I was playing around with the Faddeeva function $$\omega(z) = e^{-z^2} \left( 1 + \dfrac{2i}{\sqrt{\pi}} \int\limits_{0}^{z} e^{-t^2} dt \right)$$ and noticed numerically that for $z = x+iy$, and $x>0,y>0$, the function is always positive, see the picture below:
One can inspect an explicit integral representation of it's imaginary part: $$\text{Im} \:\omega(x+iy) = \dfrac{1}{\sqrt{\pi}} \int\limits_{0}^{\infty} e^{-t^2/4} e^{-yt}\sin(xt)dt$$, and can vaguely explain it by the fact that the dominant contribution comes from small $t$, where $\sin(xt)$ is positive for $x>0$, but is there any strict way to prove that?

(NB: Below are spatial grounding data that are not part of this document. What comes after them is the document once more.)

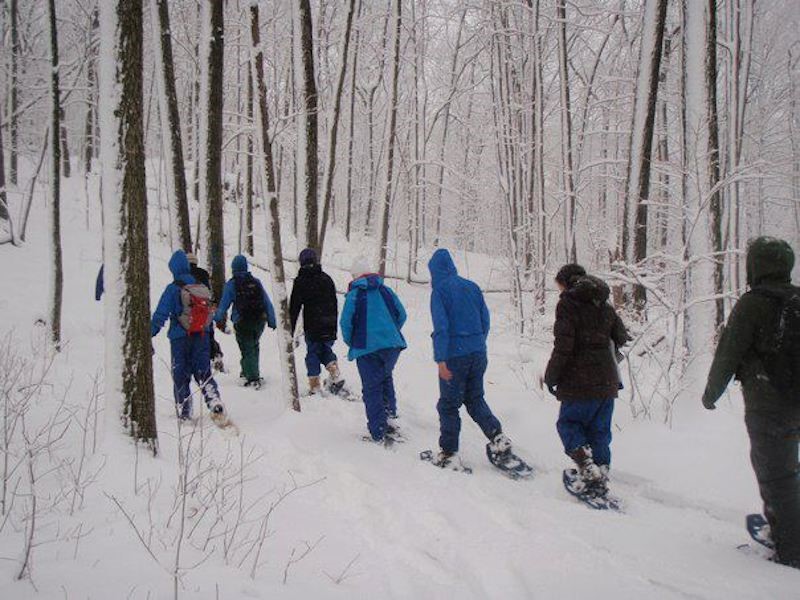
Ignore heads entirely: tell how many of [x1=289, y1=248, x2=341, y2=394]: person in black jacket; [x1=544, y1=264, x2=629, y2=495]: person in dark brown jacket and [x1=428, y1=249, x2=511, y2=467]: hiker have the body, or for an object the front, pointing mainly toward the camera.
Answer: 0

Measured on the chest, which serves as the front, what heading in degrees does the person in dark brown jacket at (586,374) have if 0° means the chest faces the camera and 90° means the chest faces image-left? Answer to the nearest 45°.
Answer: approximately 135°

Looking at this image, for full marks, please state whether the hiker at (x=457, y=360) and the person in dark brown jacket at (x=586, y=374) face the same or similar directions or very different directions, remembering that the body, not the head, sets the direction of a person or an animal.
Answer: same or similar directions

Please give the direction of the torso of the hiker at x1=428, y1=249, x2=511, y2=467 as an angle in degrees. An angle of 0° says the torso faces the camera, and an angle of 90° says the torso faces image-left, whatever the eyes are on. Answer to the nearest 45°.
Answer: approximately 135°

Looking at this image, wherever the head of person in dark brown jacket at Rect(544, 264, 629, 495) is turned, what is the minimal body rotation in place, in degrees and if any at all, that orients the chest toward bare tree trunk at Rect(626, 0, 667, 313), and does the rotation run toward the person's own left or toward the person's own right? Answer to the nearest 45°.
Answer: approximately 45° to the person's own right

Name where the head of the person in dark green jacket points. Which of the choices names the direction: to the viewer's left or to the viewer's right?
to the viewer's left

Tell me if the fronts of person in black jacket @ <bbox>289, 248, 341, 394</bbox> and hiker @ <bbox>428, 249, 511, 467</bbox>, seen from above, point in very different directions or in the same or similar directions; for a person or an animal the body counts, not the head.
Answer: same or similar directions

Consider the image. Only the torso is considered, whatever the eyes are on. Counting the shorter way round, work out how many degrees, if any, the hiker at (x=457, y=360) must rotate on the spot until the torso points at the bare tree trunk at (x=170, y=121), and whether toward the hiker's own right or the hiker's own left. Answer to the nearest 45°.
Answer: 0° — they already face it

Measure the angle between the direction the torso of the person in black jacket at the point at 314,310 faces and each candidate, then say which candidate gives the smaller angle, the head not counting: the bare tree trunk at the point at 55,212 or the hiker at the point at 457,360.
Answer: the bare tree trunk

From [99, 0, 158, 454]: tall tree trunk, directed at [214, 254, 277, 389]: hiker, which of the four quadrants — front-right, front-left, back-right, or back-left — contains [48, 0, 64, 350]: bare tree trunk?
front-left

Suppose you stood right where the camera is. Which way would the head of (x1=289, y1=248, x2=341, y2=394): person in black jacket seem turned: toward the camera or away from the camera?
away from the camera

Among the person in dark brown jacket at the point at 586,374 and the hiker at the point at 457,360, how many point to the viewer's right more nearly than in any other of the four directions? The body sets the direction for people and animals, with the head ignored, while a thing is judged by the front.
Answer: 0
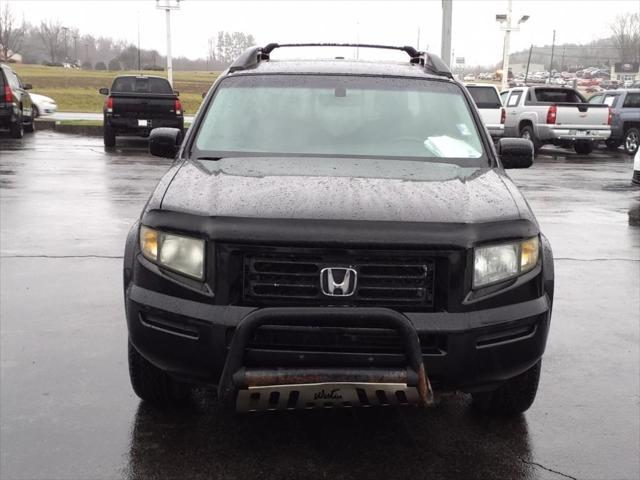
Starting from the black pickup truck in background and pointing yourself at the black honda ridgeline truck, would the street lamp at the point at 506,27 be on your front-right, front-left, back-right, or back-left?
back-left

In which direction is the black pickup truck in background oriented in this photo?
away from the camera

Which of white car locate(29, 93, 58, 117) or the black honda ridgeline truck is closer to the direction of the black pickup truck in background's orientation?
the white car

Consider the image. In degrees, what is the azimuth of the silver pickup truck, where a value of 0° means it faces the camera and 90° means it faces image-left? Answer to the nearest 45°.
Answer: approximately 135°

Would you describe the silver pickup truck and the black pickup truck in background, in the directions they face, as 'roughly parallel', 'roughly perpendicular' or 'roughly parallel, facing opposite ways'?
roughly parallel

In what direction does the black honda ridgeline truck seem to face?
toward the camera

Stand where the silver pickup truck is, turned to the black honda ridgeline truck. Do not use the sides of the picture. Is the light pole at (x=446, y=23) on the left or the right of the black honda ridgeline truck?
right

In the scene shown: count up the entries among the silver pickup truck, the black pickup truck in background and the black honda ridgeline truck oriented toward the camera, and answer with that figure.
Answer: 1

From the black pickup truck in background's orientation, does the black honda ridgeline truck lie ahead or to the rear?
to the rear

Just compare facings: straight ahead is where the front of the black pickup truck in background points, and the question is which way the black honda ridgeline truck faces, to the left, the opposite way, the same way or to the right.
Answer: the opposite way

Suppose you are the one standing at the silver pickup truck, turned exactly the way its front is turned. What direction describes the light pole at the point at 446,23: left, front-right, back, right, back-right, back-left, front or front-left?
left

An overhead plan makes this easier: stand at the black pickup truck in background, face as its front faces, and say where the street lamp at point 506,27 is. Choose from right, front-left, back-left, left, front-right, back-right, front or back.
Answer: front-right

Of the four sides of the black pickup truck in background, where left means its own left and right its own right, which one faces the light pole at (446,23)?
right

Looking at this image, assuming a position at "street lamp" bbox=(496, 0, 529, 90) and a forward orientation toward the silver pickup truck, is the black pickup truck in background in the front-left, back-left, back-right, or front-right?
front-right

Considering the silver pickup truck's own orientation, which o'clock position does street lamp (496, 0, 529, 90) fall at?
The street lamp is roughly at 1 o'clock from the silver pickup truck.

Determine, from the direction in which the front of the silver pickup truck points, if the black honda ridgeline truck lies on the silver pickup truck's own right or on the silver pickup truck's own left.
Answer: on the silver pickup truck's own left

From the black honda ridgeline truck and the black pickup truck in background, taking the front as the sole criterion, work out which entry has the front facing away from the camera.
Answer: the black pickup truck in background
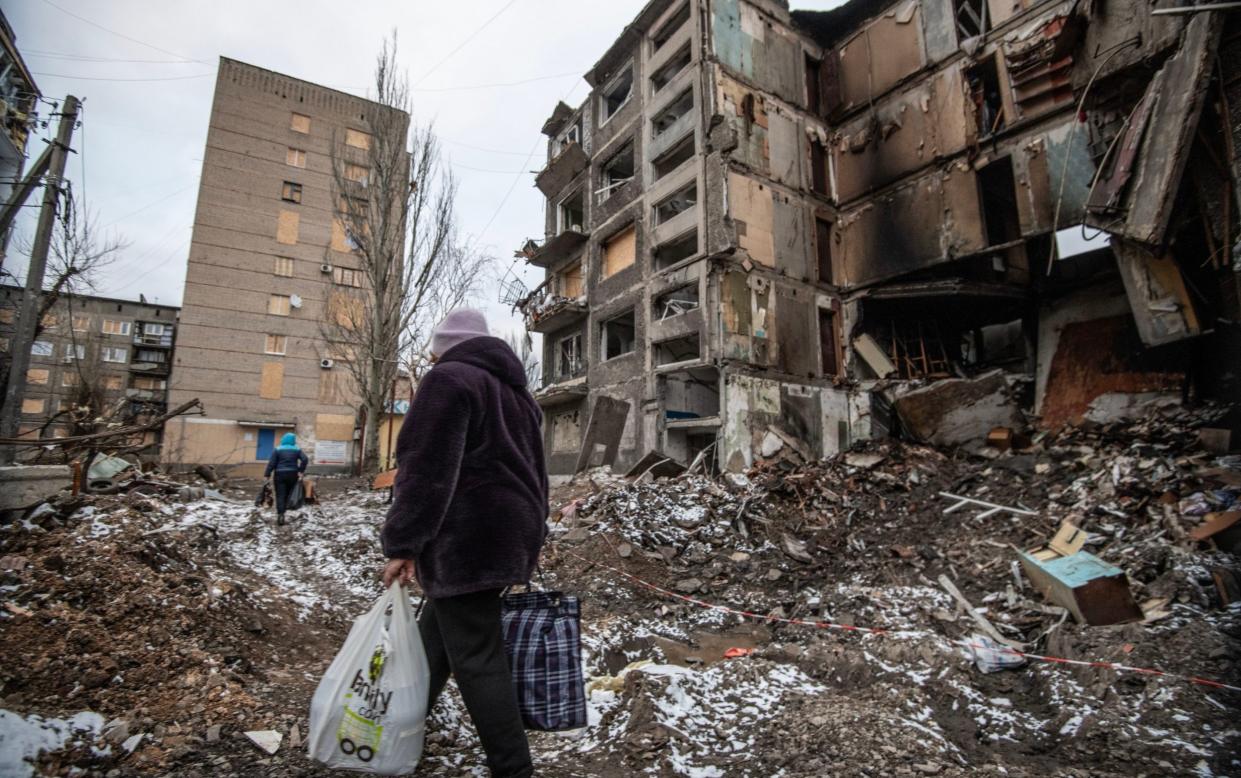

Sorry, turned out to be quite easy.
One can split the whole integration interval over $t$ into: $$ \int\limits_{0}^{\infty} \ldots dt = \sum\limits_{j=0}^{\infty} \int\limits_{j \frac{\pi}{x}}^{(j+1) \frac{\pi}{x}} \ldots dt, $$ and by direct comparison of neighboring pairs one can see (for the first pair $j=0$, and $j=1$):
$$ I_{1} = \int\limits_{0}^{\frac{\pi}{x}} e^{-t^2/4} e^{-ty} \sin(xt) dt, \\ I_{2} = \int\limits_{\frac{\pi}{x}}^{2\frac{\pi}{x}} e^{-t^2/4} e^{-ty} \sin(xt) dt = -\int\limits_{0}^{\frac{\pi}{x}} e^{-(t + \pi/x)^2/4} e^{-(t+\pi/x)y} \sin(xt) dt.$$
It is clear that $|I_1|>|I_2|$ for $x>0,y>0$, while $I_1>0, I_2<0$. Therefore $I_1+I_2>0$, and the same argument holds for all such pairs, so, the overall integral is positive.